Culture

Is 'Tootsie' the Greatest Movie of All Time? Sure, Why Not.

Why a poll of actors ranked the '80s comedy the best film ever.

by Peter Rugg
Columbia

Tootsie is the greatest movie ever made, according to a Time Out New York poll currently blowing the Internet’s collective wig. Hell, who knows with these things — maybe the six dozen actors polled really do know what they’re talking about on this one.

Ranking art is a reductive waste of time, useful only for stirring up an argument. (Watch: Besson > Spielberg. See?) By that measure it’s an inspired choice to tell the 2015 Internet that Sydney Pollack’s cross-dressing ‘80s comedy that had you half-admiring Dustin Hoffman’s curves is the best movie ever made. MRA types will explode, which in turn will lead to think pieces about gender politics. You can practically hear Serious cineastes: “Her? Really? I mean she’s nice and all, but her?” Our critical darlings tend to be bloody tragedies or at least character studies about the wreckage of weak men. The Godfathers, Fargo, Citizen Kane, Vertigo. It’s punk rock subversive to exalt a romantic comedy where the characters learn to empathize with each other, the lead becomes a better man, and we don’t seen a single corpse by the time the credits roll.

Tootsie is a legit movie. Hard to remember more than 30 years on, but on its release it made a ton of money. Second only to E.T. at the 1982 box office, the film was nominated for all the major Oscars. It is also consistently on real critics’ lists like the AFI Top 100, albeit much further down. I’d also argue it gets re-watched a hell of a lot more than many of the films on the Sight & Sound list, considered the granddaddy of all film rankings. Tell me with a straight face the last time anyone you knew turned off their cell phone and fired up their Sunrise: A Song of Two Humans Blu-ray?

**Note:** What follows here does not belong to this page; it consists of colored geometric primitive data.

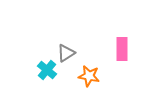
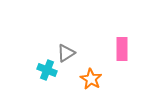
cyan cross: rotated 18 degrees counterclockwise
orange star: moved 2 px right, 3 px down; rotated 20 degrees clockwise
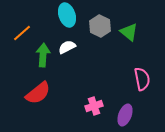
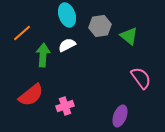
gray hexagon: rotated 25 degrees clockwise
green triangle: moved 4 px down
white semicircle: moved 2 px up
pink semicircle: moved 1 px left, 1 px up; rotated 25 degrees counterclockwise
red semicircle: moved 7 px left, 2 px down
pink cross: moved 29 px left
purple ellipse: moved 5 px left, 1 px down
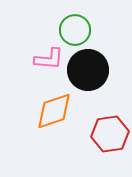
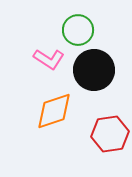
green circle: moved 3 px right
pink L-shape: rotated 28 degrees clockwise
black circle: moved 6 px right
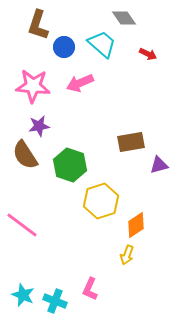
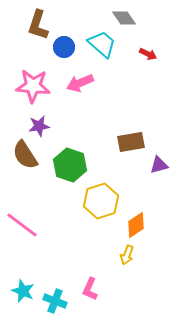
cyan star: moved 4 px up
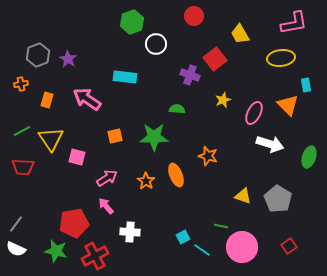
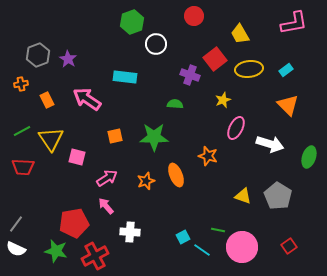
yellow ellipse at (281, 58): moved 32 px left, 11 px down
cyan rectangle at (306, 85): moved 20 px left, 15 px up; rotated 64 degrees clockwise
orange rectangle at (47, 100): rotated 42 degrees counterclockwise
green semicircle at (177, 109): moved 2 px left, 5 px up
pink ellipse at (254, 113): moved 18 px left, 15 px down
orange star at (146, 181): rotated 18 degrees clockwise
gray pentagon at (278, 199): moved 3 px up
green line at (221, 226): moved 3 px left, 4 px down
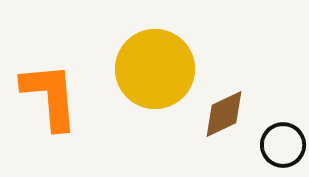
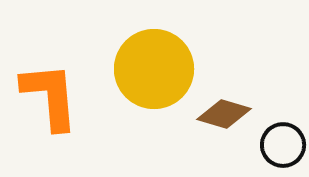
yellow circle: moved 1 px left
brown diamond: rotated 42 degrees clockwise
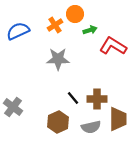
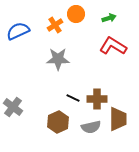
orange circle: moved 1 px right
green arrow: moved 19 px right, 12 px up
black line: rotated 24 degrees counterclockwise
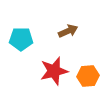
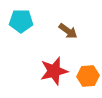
brown arrow: rotated 60 degrees clockwise
cyan pentagon: moved 18 px up
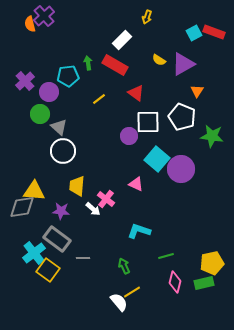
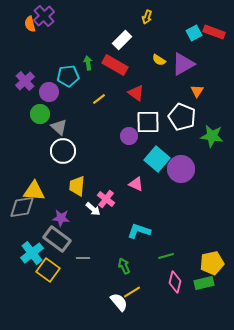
purple star at (61, 211): moved 7 px down
cyan cross at (34, 253): moved 2 px left
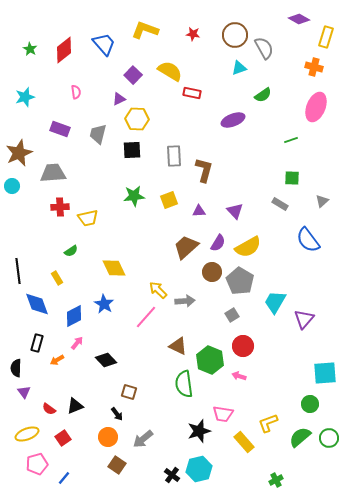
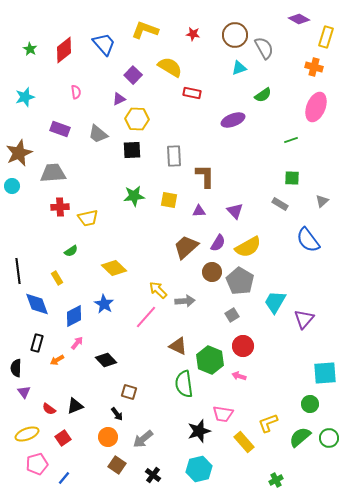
yellow semicircle at (170, 71): moved 4 px up
gray trapezoid at (98, 134): rotated 65 degrees counterclockwise
brown L-shape at (204, 170): moved 1 px right, 6 px down; rotated 15 degrees counterclockwise
yellow square at (169, 200): rotated 30 degrees clockwise
yellow diamond at (114, 268): rotated 20 degrees counterclockwise
black cross at (172, 475): moved 19 px left
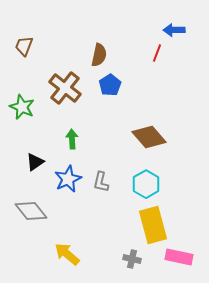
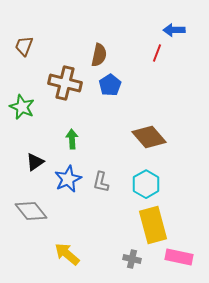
brown cross: moved 5 px up; rotated 24 degrees counterclockwise
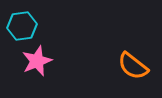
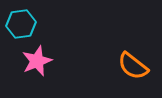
cyan hexagon: moved 1 px left, 2 px up
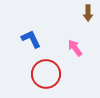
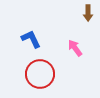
red circle: moved 6 px left
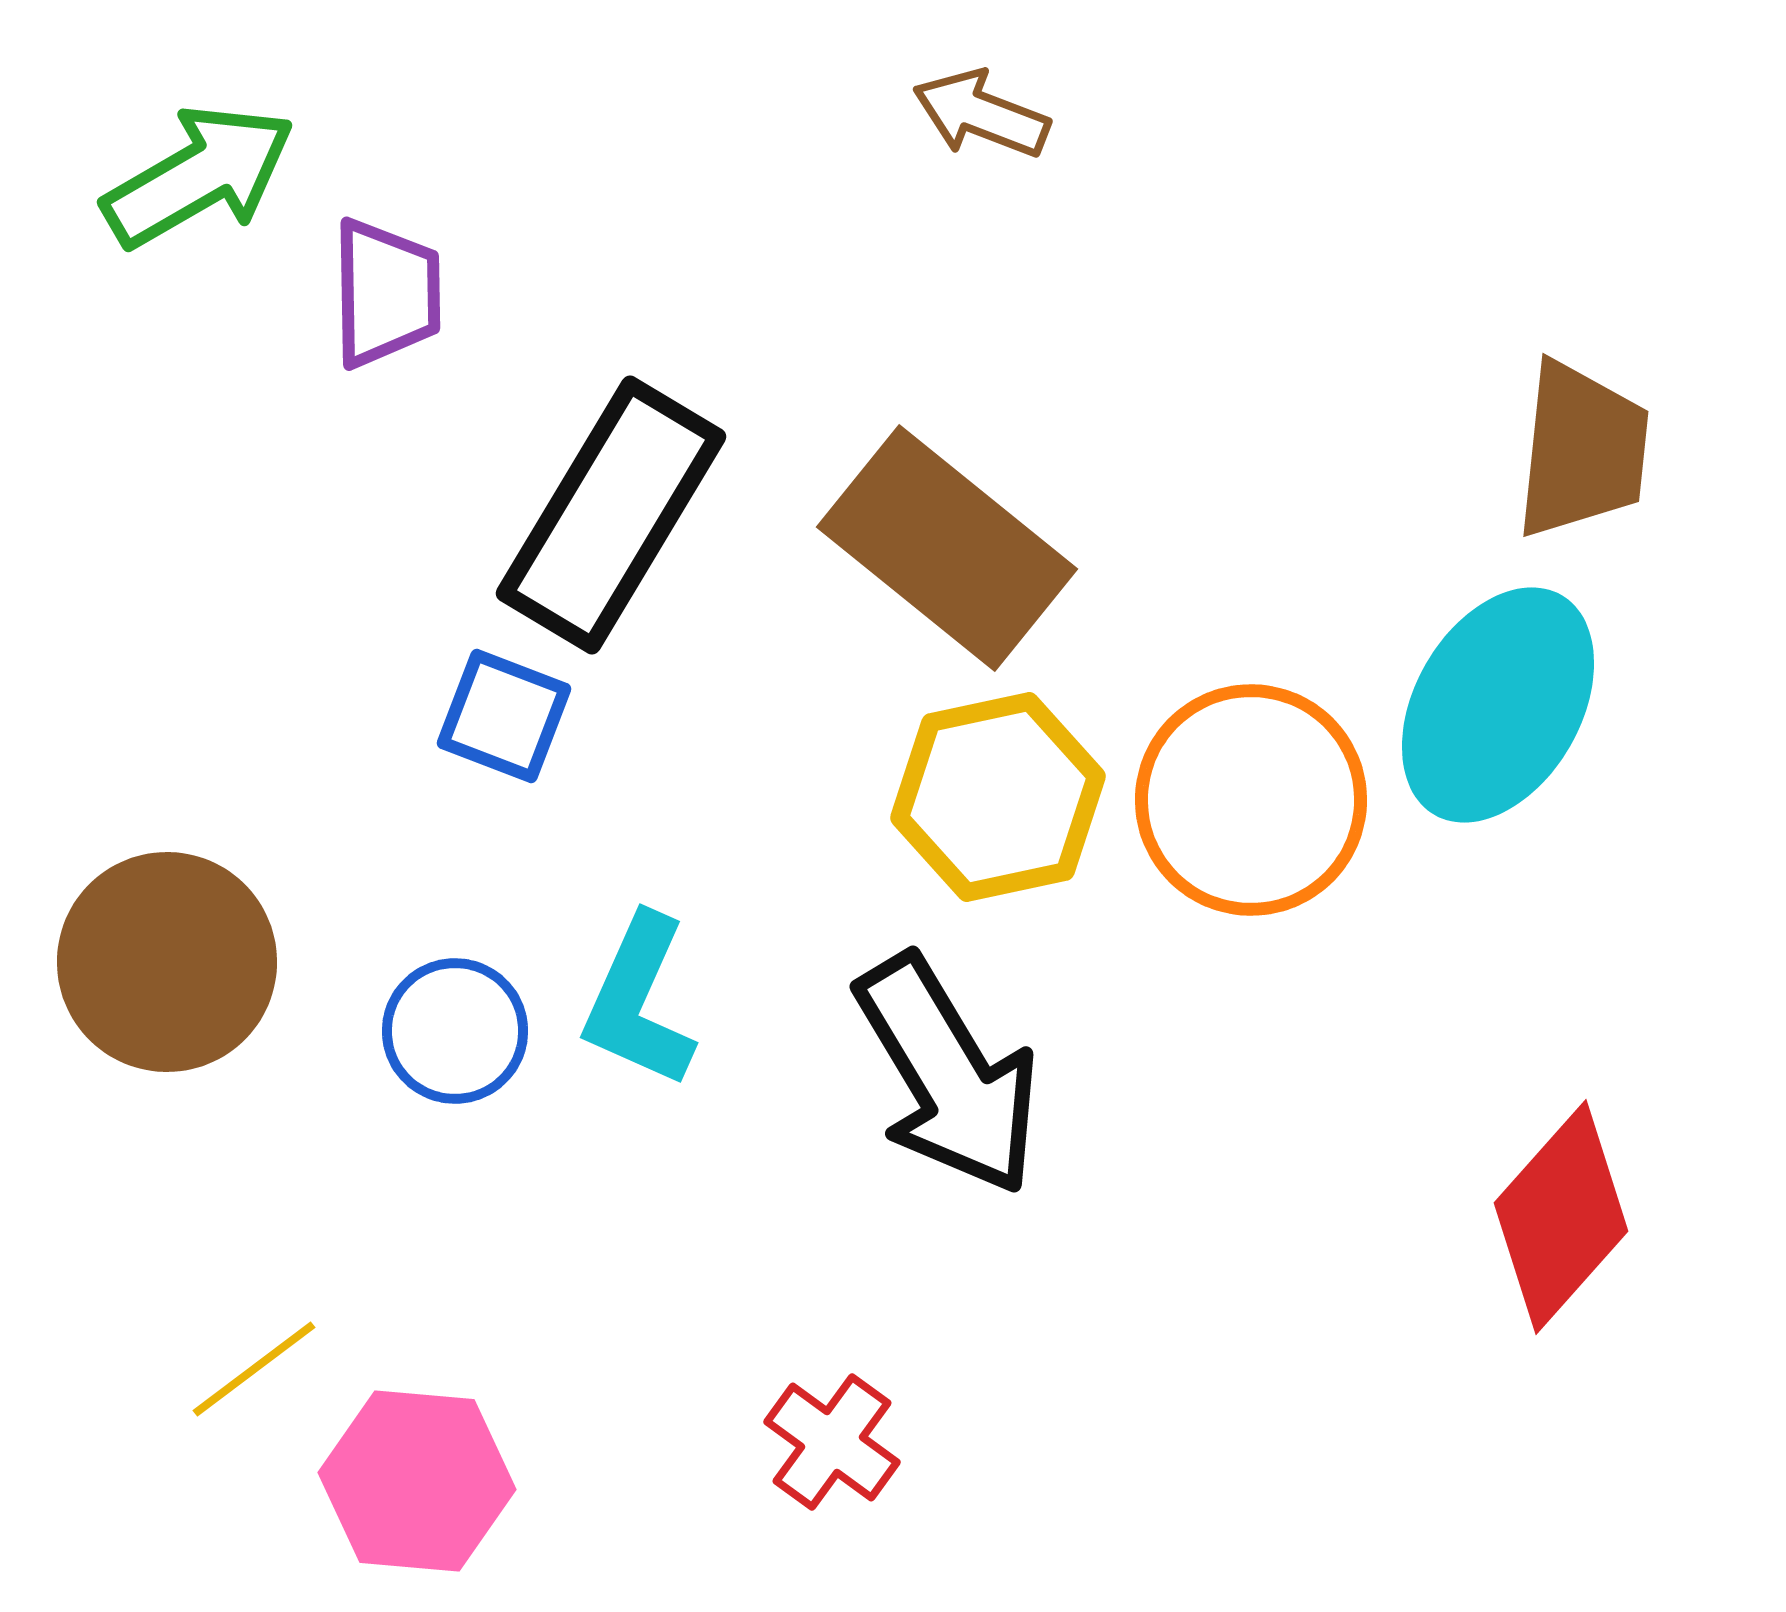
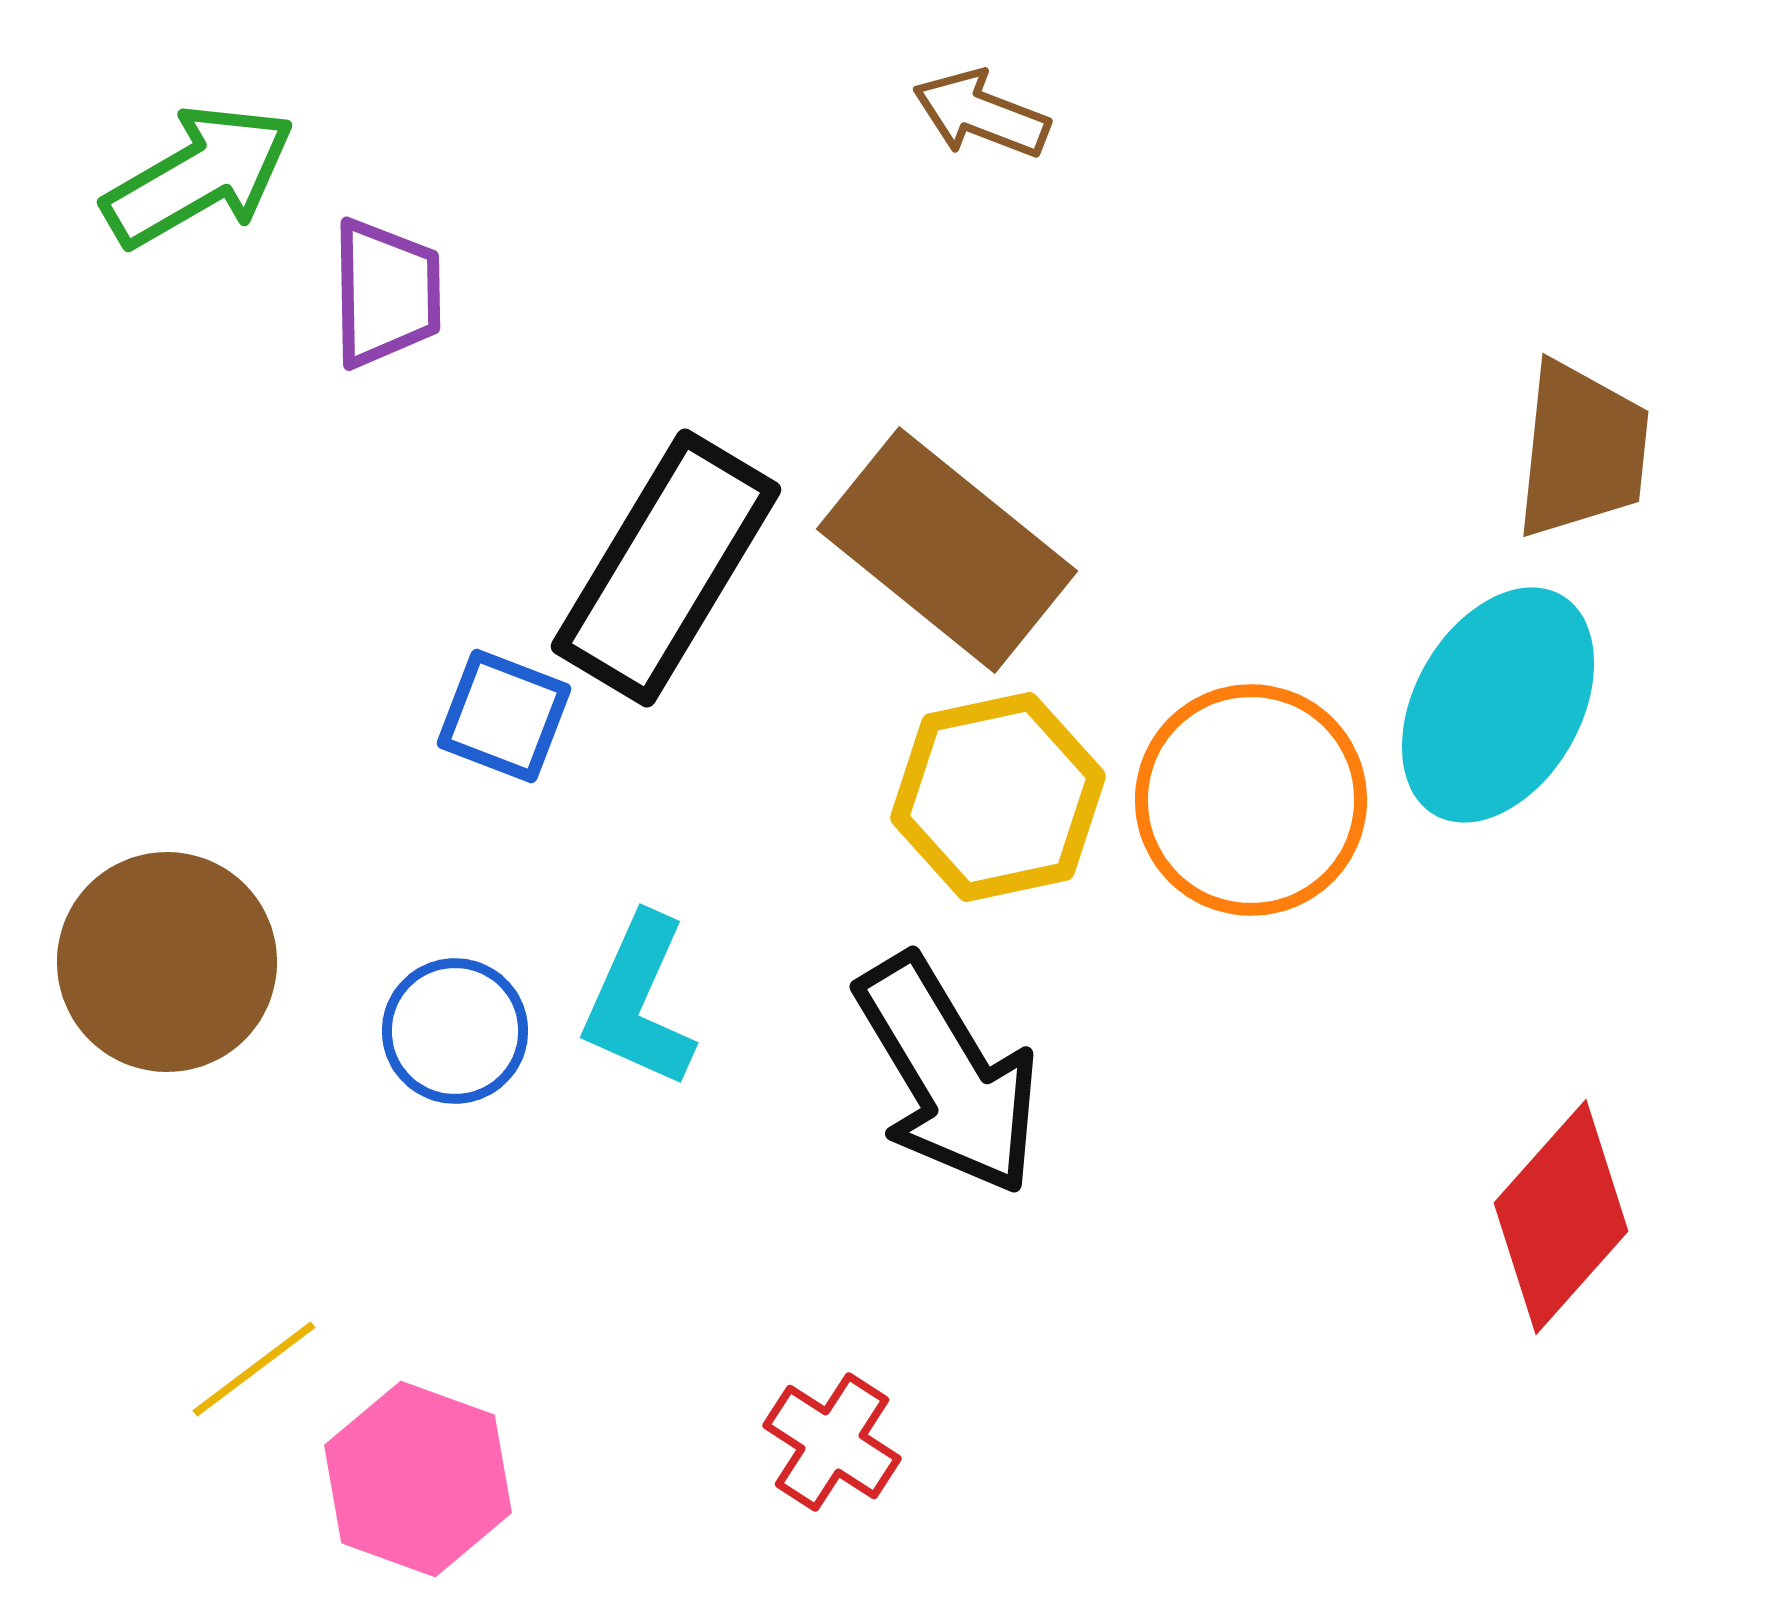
black rectangle: moved 55 px right, 53 px down
brown rectangle: moved 2 px down
red cross: rotated 3 degrees counterclockwise
pink hexagon: moved 1 px right, 2 px up; rotated 15 degrees clockwise
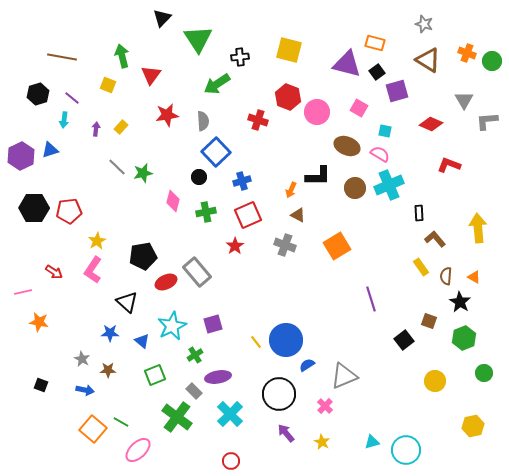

If you want some insight into why these actors love Dustin Hoffman so much, I’ll leave you with this clip of him talking about how this movie made him revaluate his assumptions around gender when he realized that even a team of A-list makeup artists couldn’t get him close to the beauty standards he’d set for women. Roger Ebert famously called movies a machine “that generated empathy,” giving us insight into how we all live. Tootsie is exactly that.